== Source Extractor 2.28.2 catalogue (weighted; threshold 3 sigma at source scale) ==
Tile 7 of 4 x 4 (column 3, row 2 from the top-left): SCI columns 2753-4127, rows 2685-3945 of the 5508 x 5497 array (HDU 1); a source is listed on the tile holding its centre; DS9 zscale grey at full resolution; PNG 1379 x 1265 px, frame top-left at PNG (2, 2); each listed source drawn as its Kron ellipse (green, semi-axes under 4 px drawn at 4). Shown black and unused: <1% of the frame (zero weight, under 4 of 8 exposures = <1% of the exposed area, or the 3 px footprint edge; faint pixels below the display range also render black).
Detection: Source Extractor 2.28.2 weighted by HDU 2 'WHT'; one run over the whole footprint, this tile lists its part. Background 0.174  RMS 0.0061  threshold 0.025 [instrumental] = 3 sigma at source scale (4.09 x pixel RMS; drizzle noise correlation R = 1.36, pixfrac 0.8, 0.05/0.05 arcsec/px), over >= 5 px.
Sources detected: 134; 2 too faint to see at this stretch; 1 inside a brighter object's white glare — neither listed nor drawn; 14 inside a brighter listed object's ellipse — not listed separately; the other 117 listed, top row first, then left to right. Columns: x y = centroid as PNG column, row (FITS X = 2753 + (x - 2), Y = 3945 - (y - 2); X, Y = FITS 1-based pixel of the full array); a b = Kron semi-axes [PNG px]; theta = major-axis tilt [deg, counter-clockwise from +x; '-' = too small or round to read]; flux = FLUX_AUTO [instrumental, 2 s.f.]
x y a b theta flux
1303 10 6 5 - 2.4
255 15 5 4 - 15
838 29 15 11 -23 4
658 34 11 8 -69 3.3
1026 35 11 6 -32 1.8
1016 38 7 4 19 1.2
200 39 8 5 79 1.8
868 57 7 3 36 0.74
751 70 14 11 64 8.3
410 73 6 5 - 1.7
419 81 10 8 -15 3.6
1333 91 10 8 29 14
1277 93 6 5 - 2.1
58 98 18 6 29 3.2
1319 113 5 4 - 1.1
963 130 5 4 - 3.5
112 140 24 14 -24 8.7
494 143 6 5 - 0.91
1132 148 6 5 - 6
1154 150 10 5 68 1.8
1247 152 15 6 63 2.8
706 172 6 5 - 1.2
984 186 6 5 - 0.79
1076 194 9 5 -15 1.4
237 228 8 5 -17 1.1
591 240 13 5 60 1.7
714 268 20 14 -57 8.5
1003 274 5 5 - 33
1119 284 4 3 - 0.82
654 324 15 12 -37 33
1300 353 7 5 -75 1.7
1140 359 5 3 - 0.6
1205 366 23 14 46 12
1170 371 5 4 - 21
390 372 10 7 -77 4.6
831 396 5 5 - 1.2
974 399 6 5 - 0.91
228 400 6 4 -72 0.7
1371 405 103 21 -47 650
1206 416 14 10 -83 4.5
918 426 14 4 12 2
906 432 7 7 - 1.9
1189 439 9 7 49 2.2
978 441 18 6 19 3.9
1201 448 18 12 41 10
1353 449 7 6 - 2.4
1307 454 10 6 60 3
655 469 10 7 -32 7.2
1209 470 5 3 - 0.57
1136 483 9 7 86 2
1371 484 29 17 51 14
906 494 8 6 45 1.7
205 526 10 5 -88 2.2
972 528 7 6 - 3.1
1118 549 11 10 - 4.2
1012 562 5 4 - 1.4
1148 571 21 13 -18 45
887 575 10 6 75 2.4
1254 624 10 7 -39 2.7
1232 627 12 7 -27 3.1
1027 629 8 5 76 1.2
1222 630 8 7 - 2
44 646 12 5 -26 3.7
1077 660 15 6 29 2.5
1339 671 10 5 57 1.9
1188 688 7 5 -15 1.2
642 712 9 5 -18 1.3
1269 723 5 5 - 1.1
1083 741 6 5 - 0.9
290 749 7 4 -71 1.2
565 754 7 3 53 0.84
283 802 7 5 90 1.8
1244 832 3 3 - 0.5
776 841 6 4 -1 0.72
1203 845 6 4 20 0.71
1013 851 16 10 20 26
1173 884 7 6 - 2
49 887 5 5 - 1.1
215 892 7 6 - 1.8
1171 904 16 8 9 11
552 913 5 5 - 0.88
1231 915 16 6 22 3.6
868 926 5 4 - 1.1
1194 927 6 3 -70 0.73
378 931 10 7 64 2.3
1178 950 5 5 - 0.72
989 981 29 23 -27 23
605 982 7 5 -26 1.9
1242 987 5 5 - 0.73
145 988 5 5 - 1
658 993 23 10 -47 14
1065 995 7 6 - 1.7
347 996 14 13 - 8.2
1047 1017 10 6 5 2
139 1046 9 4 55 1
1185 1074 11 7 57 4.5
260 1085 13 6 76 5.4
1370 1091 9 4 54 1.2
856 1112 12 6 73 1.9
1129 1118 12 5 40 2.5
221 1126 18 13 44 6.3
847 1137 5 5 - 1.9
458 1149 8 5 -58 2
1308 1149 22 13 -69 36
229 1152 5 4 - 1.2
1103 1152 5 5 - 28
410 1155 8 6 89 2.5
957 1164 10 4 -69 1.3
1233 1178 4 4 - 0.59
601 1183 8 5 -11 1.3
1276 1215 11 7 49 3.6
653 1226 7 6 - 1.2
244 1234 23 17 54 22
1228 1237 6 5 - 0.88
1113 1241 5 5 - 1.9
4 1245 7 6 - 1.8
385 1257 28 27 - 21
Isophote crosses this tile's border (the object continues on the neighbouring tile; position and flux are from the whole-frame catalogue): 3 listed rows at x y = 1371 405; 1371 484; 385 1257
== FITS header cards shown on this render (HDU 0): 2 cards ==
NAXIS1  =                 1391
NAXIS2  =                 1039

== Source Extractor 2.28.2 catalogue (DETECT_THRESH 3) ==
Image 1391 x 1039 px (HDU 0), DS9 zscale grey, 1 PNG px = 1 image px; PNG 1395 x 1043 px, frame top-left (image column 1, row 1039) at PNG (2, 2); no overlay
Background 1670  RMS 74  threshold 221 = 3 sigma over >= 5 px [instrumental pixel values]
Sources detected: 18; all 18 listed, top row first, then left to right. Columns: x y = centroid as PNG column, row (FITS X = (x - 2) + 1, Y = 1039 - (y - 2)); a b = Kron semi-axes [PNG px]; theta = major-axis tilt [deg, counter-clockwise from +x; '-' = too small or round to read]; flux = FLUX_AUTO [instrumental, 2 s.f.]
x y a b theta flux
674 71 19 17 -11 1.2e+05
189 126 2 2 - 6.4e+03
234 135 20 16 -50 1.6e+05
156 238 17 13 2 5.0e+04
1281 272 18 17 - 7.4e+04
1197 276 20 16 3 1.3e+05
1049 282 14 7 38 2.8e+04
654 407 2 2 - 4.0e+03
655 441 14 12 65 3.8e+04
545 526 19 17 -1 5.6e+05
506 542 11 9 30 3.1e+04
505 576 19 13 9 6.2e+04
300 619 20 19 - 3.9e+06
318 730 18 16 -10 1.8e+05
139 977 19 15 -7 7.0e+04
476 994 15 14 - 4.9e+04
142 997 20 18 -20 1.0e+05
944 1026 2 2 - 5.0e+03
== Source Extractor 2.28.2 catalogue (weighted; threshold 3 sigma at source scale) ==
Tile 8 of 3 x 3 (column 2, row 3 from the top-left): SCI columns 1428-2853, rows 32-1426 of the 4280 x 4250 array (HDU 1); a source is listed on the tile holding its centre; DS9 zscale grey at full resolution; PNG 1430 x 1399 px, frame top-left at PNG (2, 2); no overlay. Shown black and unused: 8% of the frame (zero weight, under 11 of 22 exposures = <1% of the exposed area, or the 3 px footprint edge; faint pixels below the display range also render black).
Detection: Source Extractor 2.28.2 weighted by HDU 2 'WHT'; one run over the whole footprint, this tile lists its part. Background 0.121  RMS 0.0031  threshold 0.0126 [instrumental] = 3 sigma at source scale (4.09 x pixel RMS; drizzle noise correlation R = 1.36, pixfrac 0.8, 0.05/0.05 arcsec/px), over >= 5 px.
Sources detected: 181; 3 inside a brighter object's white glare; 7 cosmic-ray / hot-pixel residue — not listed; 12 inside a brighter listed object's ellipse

* _What you need to do_
Reproduce everything from the line containing "2.28.2 catalogue (DETECT_THRESH" down to the line containing "944 1026 2 2 - 5.0e+03", switching "centroid" to "barycenter" and leaving all else unchanged.

* _Task response_
== Source Extractor 2.28.2 catalogue (DETECT_THRESH 3) ==
Image 1391 x 1039 px (HDU 0), DS9 zscale grey, 1 PNG px = 1 image px; PNG 1395 x 1043 px, frame top-left (image column 1, row 1039) at PNG (2, 2); no overlay
Background 1670  RMS 74  threshold 221 = 3 sigma over >= 5 px [instrumental pixel values]
Sources detected: 18; all 18 listed, top row first, then left to right. Columns: x y = barycenter as PNG column, row (FITS X = (x - 2) + 1, Y = 1039 - (y - 2)); a b = Kron semi-axes [PNG px]; theta = major-axis tilt [deg, counter-clockwise from +x; '-' = too small or round to read]; flux = FLUX_AUTO [instrumental, 2 s.f.]
x y a b theta flux
674 71 19 17 -11 1.2e+05
189 126 2 2 - 6.4e+03
234 135 20 16 -50 1.6e+05
156 238 17 13 2 5.0e+04
1281 272 18 17 - 7.4e+04
1197 276 20 16 3 1.3e+05
1049 282 14 7 38 2.8e+04
654 407 2 2 - 4.0e+03
655 441 14 12 65 3.8e+04
545 526 19 17 -1 5.6e+05
506 542 11 9 30 3.1e+04
505 576 19 13 9 6.2e+04
300 619 20 19 - 3.9e+06
318 730 18 16 -10 1.8e+05
139 977 19 15 -7 7.0e+04
476 994 15 14 - 4.9e+04
142 997 20 18 -20 1.0e+05
944 1026 2 2 - 5.0e+03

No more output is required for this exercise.